● **Task directions**
Return a copy of every line in the data below that contains "gươm".

(Stored data entries)
Content starts

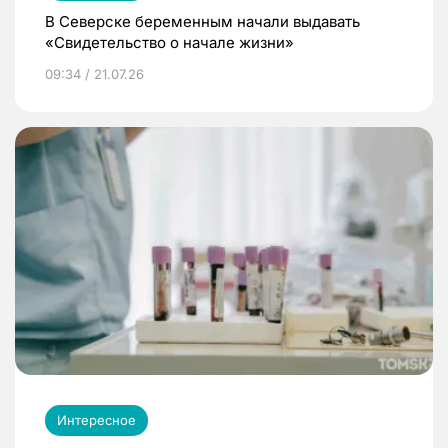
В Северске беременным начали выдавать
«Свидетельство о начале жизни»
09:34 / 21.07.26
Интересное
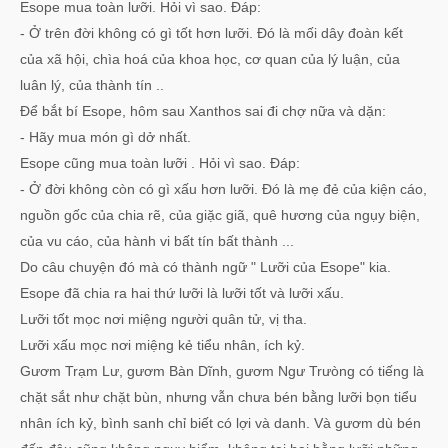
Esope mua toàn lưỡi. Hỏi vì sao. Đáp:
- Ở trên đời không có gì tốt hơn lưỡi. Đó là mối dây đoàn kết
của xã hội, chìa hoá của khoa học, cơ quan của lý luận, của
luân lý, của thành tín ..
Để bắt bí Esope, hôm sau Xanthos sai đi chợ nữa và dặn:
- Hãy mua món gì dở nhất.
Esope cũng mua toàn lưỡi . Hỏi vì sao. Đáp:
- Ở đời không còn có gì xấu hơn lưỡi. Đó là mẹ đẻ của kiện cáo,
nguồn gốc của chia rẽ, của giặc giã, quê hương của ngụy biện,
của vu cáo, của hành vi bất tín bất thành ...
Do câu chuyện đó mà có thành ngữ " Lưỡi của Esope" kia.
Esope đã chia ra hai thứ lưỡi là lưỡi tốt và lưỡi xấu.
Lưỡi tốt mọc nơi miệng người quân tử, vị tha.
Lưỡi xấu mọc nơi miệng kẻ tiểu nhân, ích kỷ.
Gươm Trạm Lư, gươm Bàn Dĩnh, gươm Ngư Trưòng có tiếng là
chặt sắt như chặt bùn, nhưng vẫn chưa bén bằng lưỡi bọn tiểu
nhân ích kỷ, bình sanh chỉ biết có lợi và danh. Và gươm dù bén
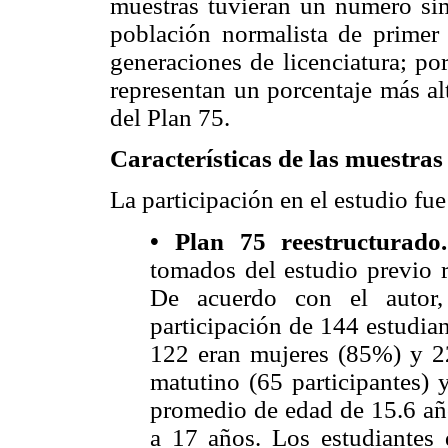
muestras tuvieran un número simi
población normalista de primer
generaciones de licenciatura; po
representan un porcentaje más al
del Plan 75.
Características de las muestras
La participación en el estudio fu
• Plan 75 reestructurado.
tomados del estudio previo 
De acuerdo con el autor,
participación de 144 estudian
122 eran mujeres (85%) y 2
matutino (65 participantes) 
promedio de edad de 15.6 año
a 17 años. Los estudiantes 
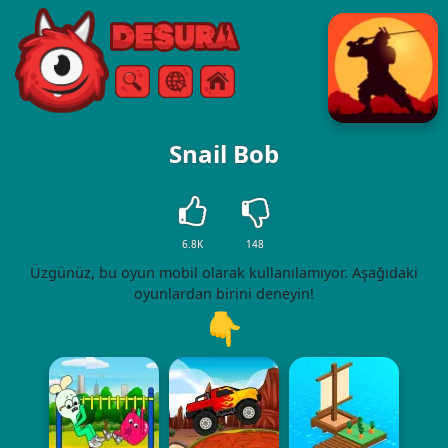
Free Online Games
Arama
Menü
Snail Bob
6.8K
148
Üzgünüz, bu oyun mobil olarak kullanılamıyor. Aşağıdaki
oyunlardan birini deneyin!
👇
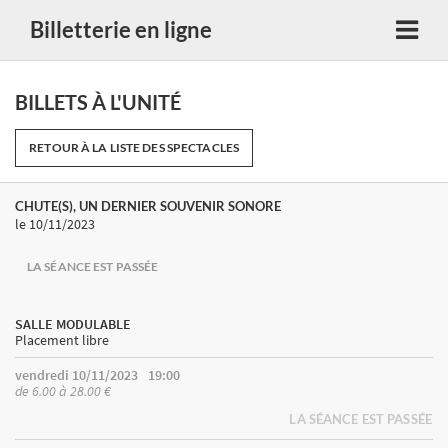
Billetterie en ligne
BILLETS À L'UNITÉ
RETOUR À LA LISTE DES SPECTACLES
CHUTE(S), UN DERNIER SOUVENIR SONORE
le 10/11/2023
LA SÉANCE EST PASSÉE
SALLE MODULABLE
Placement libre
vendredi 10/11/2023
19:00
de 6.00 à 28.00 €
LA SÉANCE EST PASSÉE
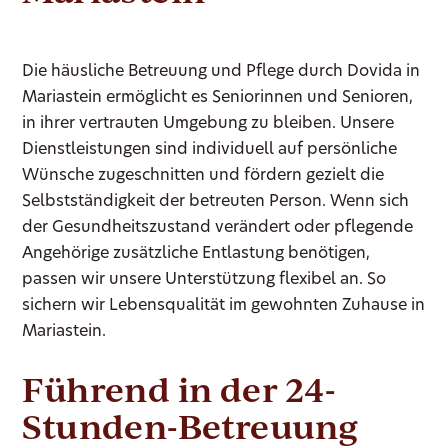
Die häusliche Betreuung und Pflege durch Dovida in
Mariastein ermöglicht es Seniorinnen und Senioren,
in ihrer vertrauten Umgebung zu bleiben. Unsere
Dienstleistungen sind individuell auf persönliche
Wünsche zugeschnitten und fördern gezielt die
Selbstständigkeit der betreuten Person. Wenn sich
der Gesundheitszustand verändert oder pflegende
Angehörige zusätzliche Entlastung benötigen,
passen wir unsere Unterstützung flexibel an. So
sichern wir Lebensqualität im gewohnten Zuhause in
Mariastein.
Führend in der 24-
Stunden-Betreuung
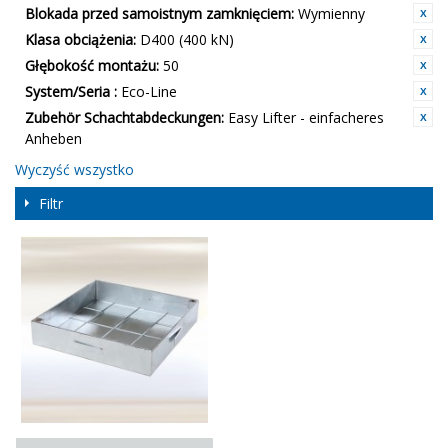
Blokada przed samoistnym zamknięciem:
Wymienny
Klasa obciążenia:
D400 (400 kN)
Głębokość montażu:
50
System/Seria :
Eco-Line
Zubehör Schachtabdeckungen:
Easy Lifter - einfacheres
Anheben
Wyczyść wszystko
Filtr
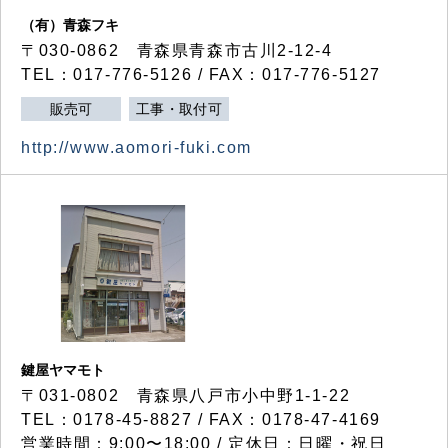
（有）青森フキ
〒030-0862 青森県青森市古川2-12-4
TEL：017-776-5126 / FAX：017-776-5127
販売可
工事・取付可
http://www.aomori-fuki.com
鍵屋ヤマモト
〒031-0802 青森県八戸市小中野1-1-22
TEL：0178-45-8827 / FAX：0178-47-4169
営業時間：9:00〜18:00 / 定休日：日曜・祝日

Content ends

● **Output below**
Gươm Trạm Lư, gươm Bàn Dĩnh, gươm Ngư Trưòng có tiếng là
nhân ích kỷ, bình sanh chỉ biết có lợi và danh. Và gươm dù bén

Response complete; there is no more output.